Ее искусство всегда было правдивым, подлинно демократичным, доступным и понятным широкому зрителю. Ее большая популярность стала огромной после революции, к которой она пришла большим патриотом своей Родины. Она любила свой народ, и народ платил ей тем же.

Екатерина Гельцер не уподобилась тем «звездам» балета, которые бежали после революции за границу. Ее не поколебало несколько неустойчивое отношение к классическому балету, которое сложилось на первых порах революционных преобразований в искусстве. Она верила в свое искусство, в его силу и народность. И блестяще доказала это, создав незабываемый образ Тая-Хоа в первом советском балете «Красный мак», ставшем любимым балетом нового зрителя, перед которым широко распахнул свои двери помпезный, раззолоченный и сверкавший шелками и люстрами бывший императорский Большой театр.

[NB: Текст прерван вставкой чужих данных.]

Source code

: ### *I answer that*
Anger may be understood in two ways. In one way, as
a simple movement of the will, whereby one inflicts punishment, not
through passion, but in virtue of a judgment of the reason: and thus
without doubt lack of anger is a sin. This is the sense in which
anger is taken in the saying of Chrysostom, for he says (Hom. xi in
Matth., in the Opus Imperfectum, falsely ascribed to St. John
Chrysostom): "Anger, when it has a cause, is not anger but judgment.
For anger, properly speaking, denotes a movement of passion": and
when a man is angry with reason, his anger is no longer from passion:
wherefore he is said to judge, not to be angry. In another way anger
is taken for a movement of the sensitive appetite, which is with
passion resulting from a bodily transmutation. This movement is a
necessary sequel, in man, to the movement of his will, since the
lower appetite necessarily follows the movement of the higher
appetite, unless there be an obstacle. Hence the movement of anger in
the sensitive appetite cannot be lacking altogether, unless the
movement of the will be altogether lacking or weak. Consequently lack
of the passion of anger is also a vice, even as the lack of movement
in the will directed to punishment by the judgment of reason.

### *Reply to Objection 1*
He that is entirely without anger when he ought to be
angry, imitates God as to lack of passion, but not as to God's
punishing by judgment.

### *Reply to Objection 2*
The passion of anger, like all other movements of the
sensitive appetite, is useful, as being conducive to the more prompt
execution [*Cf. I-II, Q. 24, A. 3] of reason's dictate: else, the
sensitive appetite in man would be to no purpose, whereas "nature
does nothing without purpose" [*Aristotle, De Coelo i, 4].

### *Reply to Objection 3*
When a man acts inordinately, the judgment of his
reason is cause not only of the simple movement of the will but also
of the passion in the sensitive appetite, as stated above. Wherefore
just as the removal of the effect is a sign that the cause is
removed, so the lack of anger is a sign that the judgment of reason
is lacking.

Во множестве городов Советского Союза, куда выезжала на гастроли Гельцер, концертные и клубные залы были всегда переполнены зрителями, восторженно принимавшими балерину.

Мне привелось работать с Екатериной Васильевной именно в таких поездках. И подчас трудные условия, маленькие холодные сцены и эстрады в новых создававшихся клубах и концертных залах не останавливали артистку. Она несла свое искусство в народ, и народ признал ее. Недаром в первые же годы революции Екатерине Гельцер одной из первых было присвоено звание народной артистки республики.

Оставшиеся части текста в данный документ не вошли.